Putting a single number on a property is a little flawed in itself when you factor in flexible/stubborn sellers, adequate/inadequate marketing, etc. but a single number is required by most lenders. In most cases, a range of values is more appropriate because there are a lot of variables that affect one buyer more or less than another.

I doubt your appraiser put a number on that property that he believed was wrong, although appraisers can often be too optimistic, and I doubt he enjoyed realizing that his previous appraisal was higher than what was offered after 12 months.

You definitely seem knowledgeable in your field, so you know as much as anyone that things are only "worth" what someone is willing to pay, and no appraisal, BPO, or other piece of paper can change that. We definitley don't determine the market, we just try to make educated predictions that should be supported by the market. That being said, there are a lot of sloppy, lazy, or incompetent people in any field, and appraising is not an exception. Hopefully, that appraiser isn't one of them, and his opinion was just "corrected" after realizing his flaws in the previous appraisal.

As for "always hitting the contract price," it often seems like that's the case, but for every deal of yours that goes through because the appraisal matched, there are others that don't go through (those people really hate appraisers). If all of your appraisals are matching your contract price, there's probably a good chance that you know what you're doing as well.

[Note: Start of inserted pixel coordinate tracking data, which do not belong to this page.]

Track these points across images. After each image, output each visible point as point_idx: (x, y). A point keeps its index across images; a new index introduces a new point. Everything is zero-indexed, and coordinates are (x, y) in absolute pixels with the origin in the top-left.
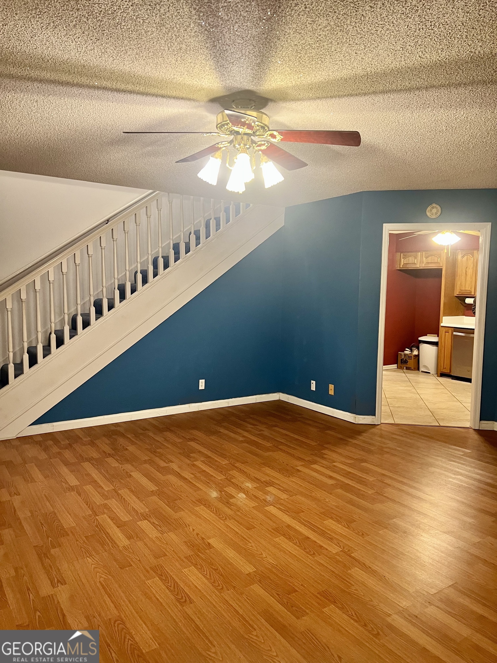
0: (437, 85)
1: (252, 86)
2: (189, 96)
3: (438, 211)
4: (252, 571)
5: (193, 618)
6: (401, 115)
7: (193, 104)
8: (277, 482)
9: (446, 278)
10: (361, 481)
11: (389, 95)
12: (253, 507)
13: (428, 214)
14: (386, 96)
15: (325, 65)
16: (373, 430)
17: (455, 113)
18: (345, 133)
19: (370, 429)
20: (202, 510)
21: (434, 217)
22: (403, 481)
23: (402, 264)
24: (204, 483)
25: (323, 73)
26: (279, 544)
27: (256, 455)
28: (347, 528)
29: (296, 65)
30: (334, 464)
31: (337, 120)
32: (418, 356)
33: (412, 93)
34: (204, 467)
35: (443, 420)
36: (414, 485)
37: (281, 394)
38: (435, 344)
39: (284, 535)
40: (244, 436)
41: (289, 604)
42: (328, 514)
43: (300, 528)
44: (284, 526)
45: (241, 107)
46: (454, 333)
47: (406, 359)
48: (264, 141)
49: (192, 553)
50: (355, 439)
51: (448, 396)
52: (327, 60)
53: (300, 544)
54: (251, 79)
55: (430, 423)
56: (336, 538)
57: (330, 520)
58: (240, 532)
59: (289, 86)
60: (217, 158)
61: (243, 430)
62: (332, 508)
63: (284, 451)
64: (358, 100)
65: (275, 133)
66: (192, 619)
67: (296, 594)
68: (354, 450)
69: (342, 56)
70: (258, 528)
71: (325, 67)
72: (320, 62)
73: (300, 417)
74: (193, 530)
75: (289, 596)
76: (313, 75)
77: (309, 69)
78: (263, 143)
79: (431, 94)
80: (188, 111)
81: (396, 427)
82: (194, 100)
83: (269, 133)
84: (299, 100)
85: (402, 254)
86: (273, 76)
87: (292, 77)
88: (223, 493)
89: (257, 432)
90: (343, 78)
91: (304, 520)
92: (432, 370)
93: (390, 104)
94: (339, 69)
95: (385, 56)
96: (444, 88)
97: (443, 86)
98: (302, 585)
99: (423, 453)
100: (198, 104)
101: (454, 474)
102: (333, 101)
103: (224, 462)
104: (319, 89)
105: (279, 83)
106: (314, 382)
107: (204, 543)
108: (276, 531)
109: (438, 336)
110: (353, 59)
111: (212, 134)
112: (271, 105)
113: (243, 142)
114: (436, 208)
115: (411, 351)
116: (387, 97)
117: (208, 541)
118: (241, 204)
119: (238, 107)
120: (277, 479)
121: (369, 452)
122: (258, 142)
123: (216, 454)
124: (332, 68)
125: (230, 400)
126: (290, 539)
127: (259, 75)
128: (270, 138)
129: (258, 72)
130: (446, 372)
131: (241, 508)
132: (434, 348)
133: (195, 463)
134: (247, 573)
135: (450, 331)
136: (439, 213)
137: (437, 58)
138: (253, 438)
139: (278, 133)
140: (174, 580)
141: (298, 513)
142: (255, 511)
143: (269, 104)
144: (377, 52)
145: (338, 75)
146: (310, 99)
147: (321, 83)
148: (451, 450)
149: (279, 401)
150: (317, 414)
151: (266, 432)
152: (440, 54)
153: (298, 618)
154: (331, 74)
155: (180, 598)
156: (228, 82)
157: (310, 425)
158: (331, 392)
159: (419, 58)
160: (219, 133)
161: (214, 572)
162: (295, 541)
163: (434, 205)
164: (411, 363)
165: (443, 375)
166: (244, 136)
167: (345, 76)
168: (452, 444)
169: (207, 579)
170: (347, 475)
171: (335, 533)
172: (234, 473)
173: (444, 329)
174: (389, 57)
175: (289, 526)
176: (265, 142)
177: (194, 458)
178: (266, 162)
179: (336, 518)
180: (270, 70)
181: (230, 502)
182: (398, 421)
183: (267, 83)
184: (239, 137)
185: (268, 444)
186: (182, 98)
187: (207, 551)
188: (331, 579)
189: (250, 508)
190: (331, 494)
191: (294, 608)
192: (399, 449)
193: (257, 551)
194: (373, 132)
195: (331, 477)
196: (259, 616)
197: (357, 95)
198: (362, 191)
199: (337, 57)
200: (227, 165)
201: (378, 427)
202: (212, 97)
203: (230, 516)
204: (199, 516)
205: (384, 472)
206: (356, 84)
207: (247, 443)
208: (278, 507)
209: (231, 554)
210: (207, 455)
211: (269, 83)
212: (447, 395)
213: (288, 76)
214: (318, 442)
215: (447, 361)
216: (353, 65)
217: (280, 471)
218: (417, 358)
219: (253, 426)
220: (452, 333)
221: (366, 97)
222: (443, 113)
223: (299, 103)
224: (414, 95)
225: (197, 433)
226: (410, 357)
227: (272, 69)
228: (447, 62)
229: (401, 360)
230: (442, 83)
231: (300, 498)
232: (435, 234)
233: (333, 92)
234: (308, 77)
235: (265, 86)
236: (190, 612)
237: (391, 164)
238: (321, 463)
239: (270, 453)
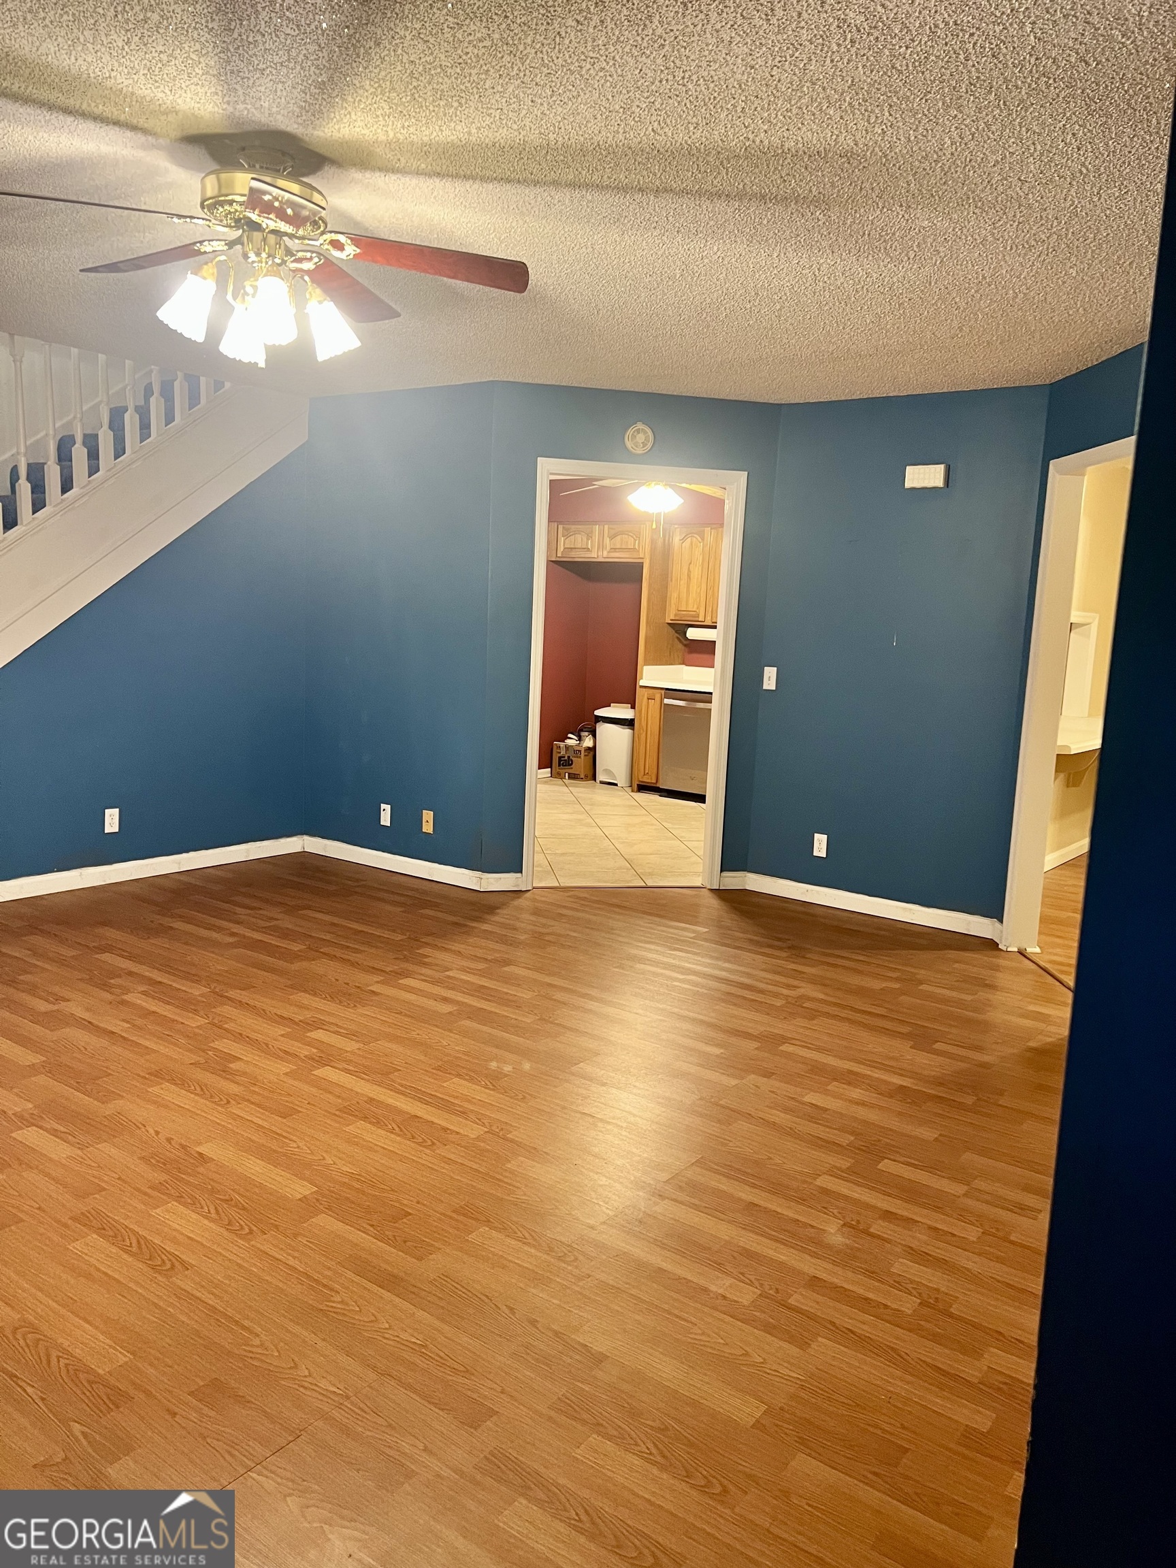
0: (678, 189)
1: (296, 126)
2: (135, 121)
3: (647, 439)
4: (307, 1193)
5: (199, 1294)
6: (599, 236)
7: (140, 138)
8: (332, 1020)
9: (650, 585)
10: (506, 1001)
11: (584, 193)
12: (286, 1074)
13: (629, 444)
14: (577, 194)
15: (466, 112)
16: (522, 902)
17: (702, 246)
18: (498, 262)
19: (512, 900)
20: (167, 1092)
21: (639, 451)
22: (589, 992)
23: (561, 549)
24: (160, 1038)
25: (458, 128)
26: (356, 1137)
27: (272, 970)
28: (493, 1090)
29: (404, 100)
30: (447, 973)
31: (469, 225)
32: (592, 750)
33: (628, 196)
34: (152, 1006)
35: (651, 874)
36: (610, 999)
37: (306, 838)
38: (629, 723)
39: (365, 1118)
40: (233, 934)
41: (397, 1238)
42: (447, 1067)
43: (397, 1101)
44: (360, 1101)
45: (261, 167)
46: (667, 701)
47: (569, 757)
48: (312, 252)
49: (166, 1177)
50: (484, 921)
51: (656, 829)
52: (471, 103)
53: (401, 1130)
54: (298, 110)
55: (628, 882)
56: (472, 1111)
57: (456, 1080)
58: (265, 1124)
59: (379, 139)
60: (204, 278)
61: (230, 921)
62: (457, 1058)
63: (333, 957)
64: (519, 191)
65: (342, 238)
66: (198, 1298)
67: (408, 1220)
68: (483, 942)
69: (504, 100)
70: (305, 1111)
71: (466, 116)
72: (455, 104)
73: (358, 886)
74: (157, 1133)
75: (396, 1225)
76: (437, 128)
77: (430, 113)
78: (308, 255)
79: (664, 205)
80: (123, 152)
81: (562, 893)
82: (145, 131)
83: (328, 237)
84: (394, 171)
85: (561, 527)
86: (350, 113)
87: (391, 123)
88: (210, 1053)
89: (263, 922)
90: (497, 145)
91: (402, 1086)
92: (622, 778)
93: (583, 211)
94: (493, 126)
95: (588, 116)
96: (689, 196)
97: (687, 193)
98: (418, 1203)
99: (620, 939)
100: (154, 141)
101: (682, 973)
102: (468, 186)
103: (197, 991)
104: (442, 156)
105: (358, 130)
106: (388, 807)
107: (190, 1155)
108: (345, 1113)
109: (633, 707)
110: (524, 112)
111: (193, 221)
112: (328, 170)
113: (267, 251)
114: (645, 432)
115: (580, 739)
116: (579, 195)
117: (198, 1149)
118: (203, 379)
119: (254, 166)
120: (329, 1014)
121: (514, 944)
122: (298, 251)
123: (174, 975)
124: (479, 121)
125: (184, 855)
126: (378, 1123)
127: (317, 106)
128: (330, 247)
129: (317, 99)
130: (649, 781)
131: (260, 1078)
132: (624, 733)
133: (125, 997)
134: (299, 1196)
135: (658, 697)
136: (649, 445)
137: (686, 138)
138: (257, 936)
139: (349, 241)
140: (135, 1233)
141: (388, 1073)
142: (291, 1081)
143: (326, 168)
144: (574, 106)
145: (488, 136)
146: (418, 173)
147: (450, 145)
148: (672, 930)
149: (304, 854)
150: (395, 878)
151: (287, 922)
152: (691, 133)
153: (420, 1259)
154: (474, 131)
155: (159, 1263)
156: (241, 106)
157: (379, 899)
158: (428, 828)
159: (652, 134)
160: (210, 221)
161: (225, 1206)
162: (390, 1127)
163: (640, 426)
164: (580, 764)
165: (643, 788)
166: (269, 235)
167: (502, 141)
168: (671, 919)
169: (213, 1220)
170: (480, 991)
171: (469, 1101)
172: (227, 1010)
173: (646, 693)
174: (596, 121)
175: (371, 1100)
176: (314, 255)
177: (120, 987)
178: (320, 302)
179: (467, 1075)
180: (344, 100)
181: (231, 1068)
182: (566, 882)
183: (331, 125)
184: (257, 236)
185: (296, 947)
186: (116, 123)
187: (201, 1170)
188: (475, 1184)
189: (279, 1075)
190: (450, 1031)
191: (408, 1244)
192: (575, 934)
193: (312, 1153)
194: (538, 259)
195: (445, 1000)
196: (340, 1270)
197: (519, 182)
198: (491, 379)
199: (493, 101)
200: (229, 297)
201: (528, 895)
202: (194, 131)
203: (237, 1095)
204: (160, 1104)
205: (548, 980)
206: (523, 161)
207: (245, 947)
208: (341, 1067)
209: (256, 1168)
210: (150, 979)
211: (336, 127)
212: (654, 827)
213: (381, 119)
214: (408, 934)
215: (651, 762)
216: (523, 124)
217: (332, 997)
218: (592, 753)
219: (250, 912)
220: (662, 701)
221: (538, 190)
222: (680, 242)
223: (394, 177)
224: (631, 201)
225: (112, 934)
226: (577, 752)
227: (350, 99)
228: (702, 150)
229: (560, 758)
230: (687, 186)
231: (385, 1045)
232: (636, 487)
233: (472, 168)
234: (424, 128)
235: (326, 130)
236: (188, 1286)
237: (563, 330)
238: (421, 974)
239: (305, 964)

@Dennis - I'm sure you have figured this out by now but, if your NOI goes down (say due to taxes) so does the property value given the same cap rate.

Example

1.8 Million at 5% cap rate = 90k NOI

1.7 Million at 5% cap rate = 85k NOI

Hope that helps!

I just had a multi family appraisal come back today 70k below current contract amount.  However there were 4 offers on this property significantly higher than the appraisal.  Can I use the other offers as evidenced that the property is worth much more than the appraiser suggest? Also advanced data such as rent per square foot and gross income multiplier are all with in norms for the area. Does anyone have any thoughts. Both seller and buyer agree comps are off.

I have a different perspective as a commercial real estate appraiser with an MAI designation.  It took years of education, experience, a CPA like two day exam, and a college dissertation type demonstration of knowledge sample report to obtain an MAI.  Within the MAI education program we are taught to support, research, and verify all data within the report.

In practice, that doesn't always happen and we all make mistakes (or get lazy)

A stabilized multifamily appraisal should be pretty straight forward with market rents, market expenses, and market derived cap rates.  If the appraiser is pulling all the data from the market (as required) the variance in reasonable value opinions should be low assuming the market has sufficient data.

If a MF property is not stabilized then the variance of values could be very high because the appraiser has to rely upon assumptions.  

The "hit the number" pressure is not nearly as bad as the residential side of the business.  From my personal experience as a commercial appraiser in my small part of the world, value pressure is very rare while on the residential side of the business the pressure is constant with nearly every assignment.

We consistently appraise properties both above and before the contract price because the contract price is not the value of the property (although it is one data point that an appraiser has to work with).